Problem requirements -
Begin with the line that holds "Document page, 1500x1125 pixels." and repeat each line after it exactly, ending with the last line of the listing.

Extracted data -

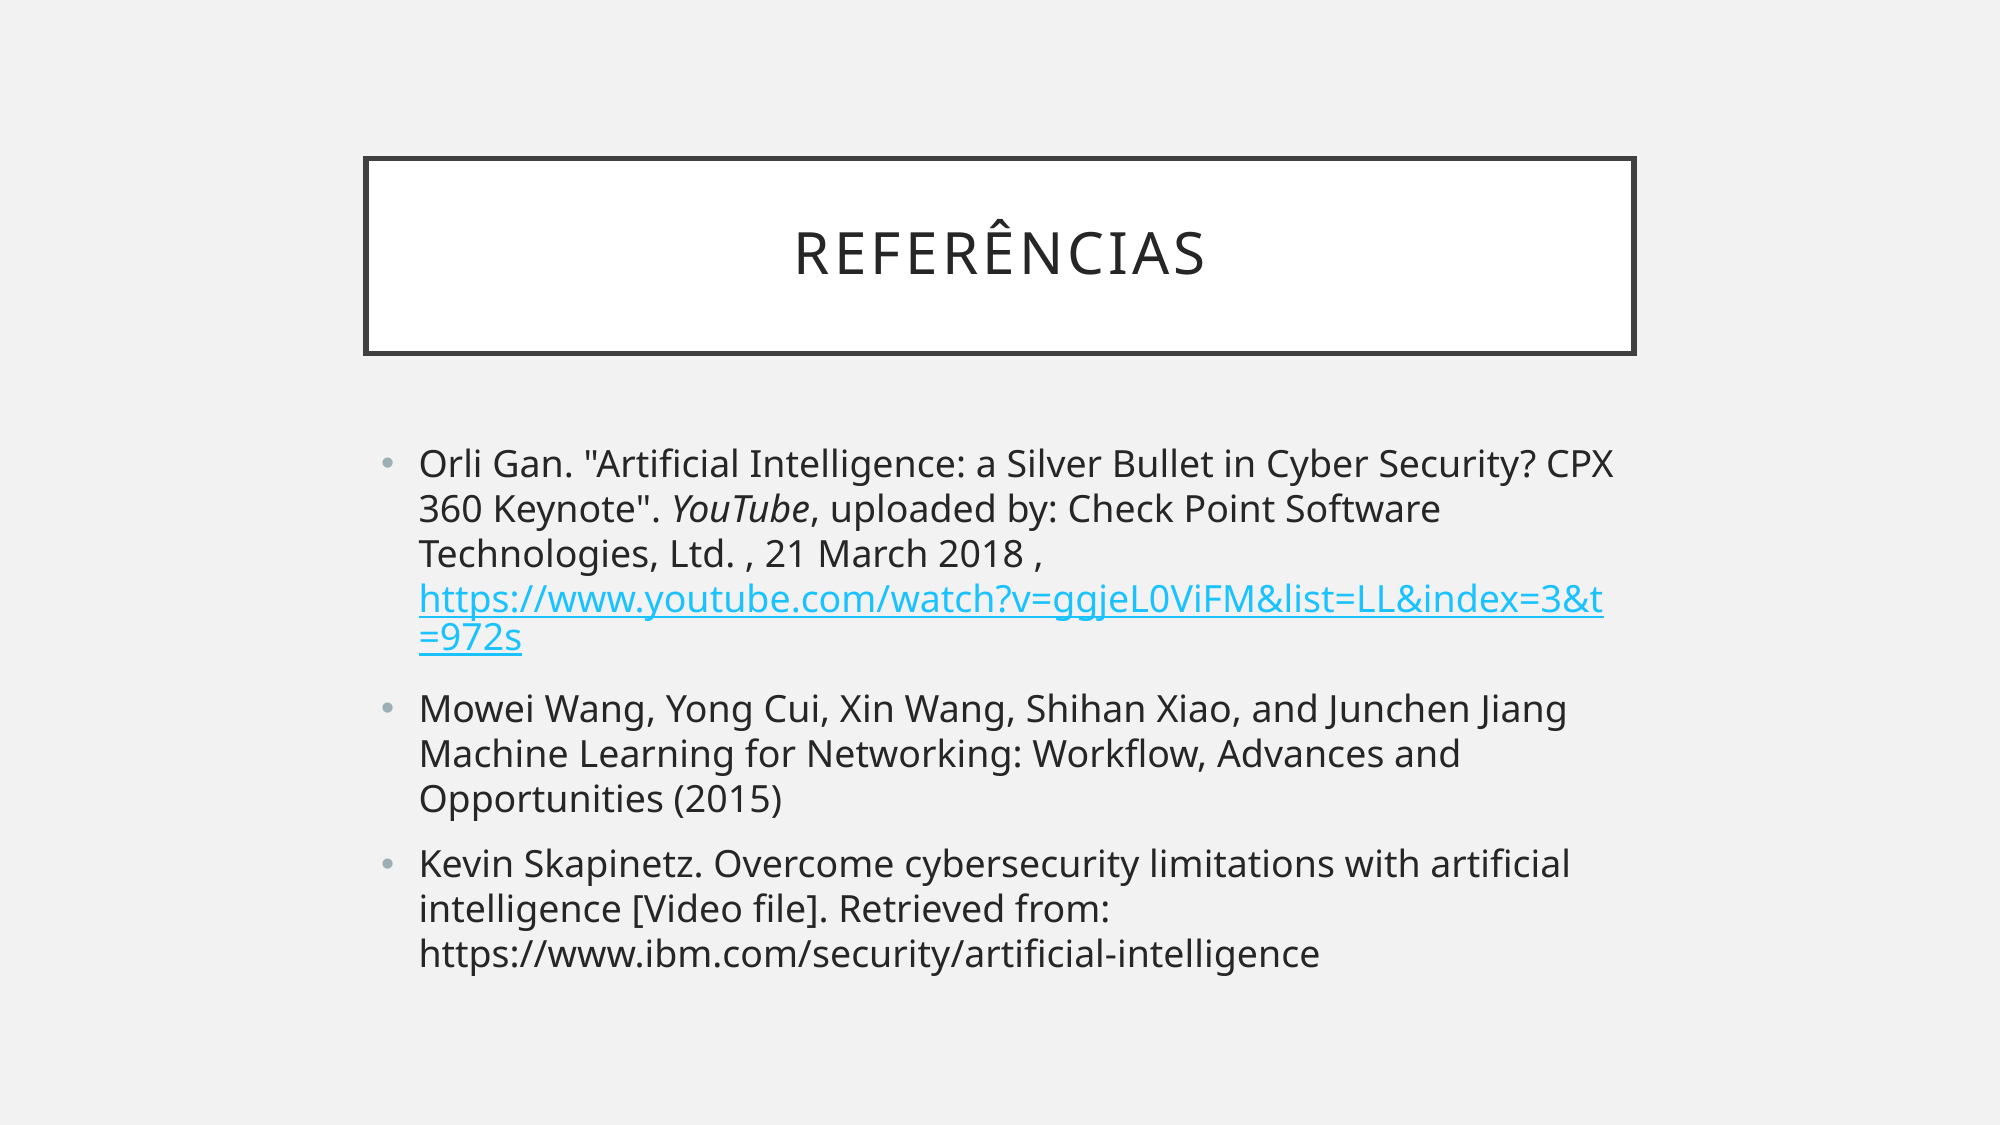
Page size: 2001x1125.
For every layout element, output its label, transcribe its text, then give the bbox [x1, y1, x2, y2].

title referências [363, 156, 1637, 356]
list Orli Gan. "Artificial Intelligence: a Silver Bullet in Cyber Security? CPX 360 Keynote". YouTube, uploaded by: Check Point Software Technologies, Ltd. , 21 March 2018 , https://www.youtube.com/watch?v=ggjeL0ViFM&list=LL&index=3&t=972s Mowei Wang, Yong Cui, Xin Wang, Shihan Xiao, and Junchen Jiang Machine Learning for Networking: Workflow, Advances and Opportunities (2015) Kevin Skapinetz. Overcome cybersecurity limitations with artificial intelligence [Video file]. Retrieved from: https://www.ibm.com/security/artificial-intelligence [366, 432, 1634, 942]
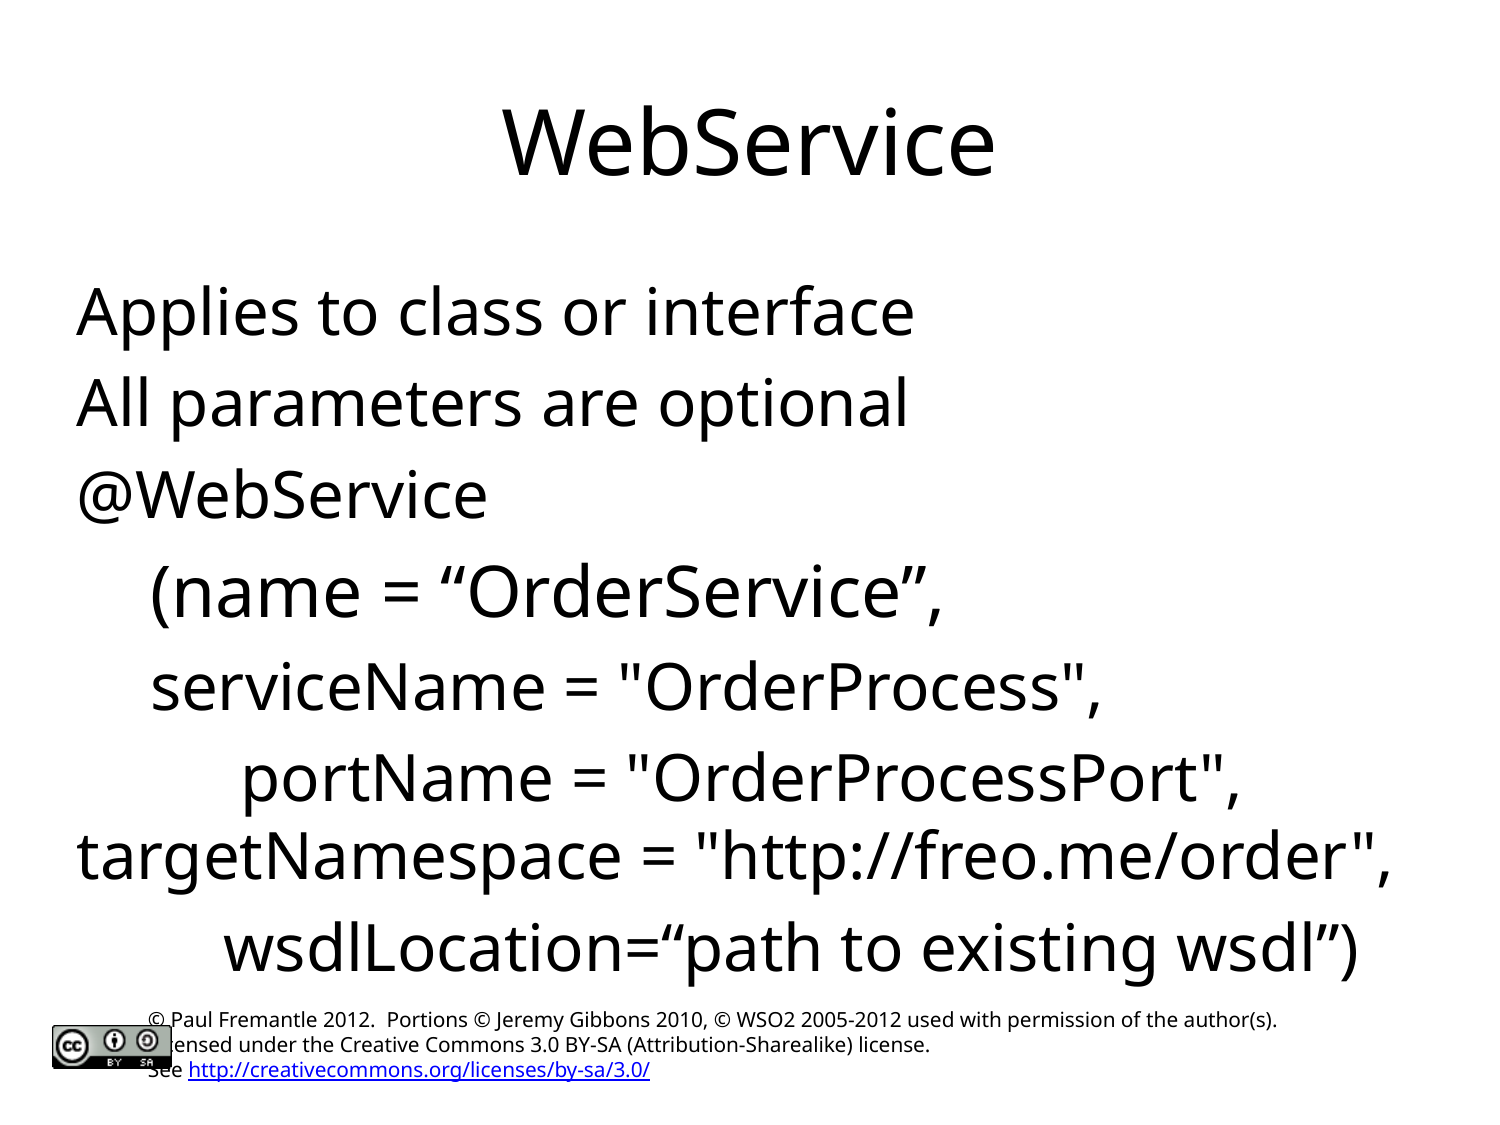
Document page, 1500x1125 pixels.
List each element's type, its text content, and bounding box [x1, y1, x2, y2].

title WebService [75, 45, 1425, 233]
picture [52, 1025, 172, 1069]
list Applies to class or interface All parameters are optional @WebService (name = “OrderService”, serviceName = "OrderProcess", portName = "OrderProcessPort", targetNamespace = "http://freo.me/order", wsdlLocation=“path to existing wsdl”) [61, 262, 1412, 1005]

Task output -
Document page, 1500x1125 pixels.
List each element's type, its text content, and bounding box [x1, y1, x2, y2].

title WebService [75, 45, 1425, 233]
picture [52, 1025, 172, 1069]
list Applies to class or interface All parameters are optional @WebService (name = “OrderService”, serviceName = "OrderProcess", portName = "OrderProcessPort", targetNamespace = "http://freo.me/order", wsdlLocation=“path to existing wsdl”) [61, 262, 1412, 1005]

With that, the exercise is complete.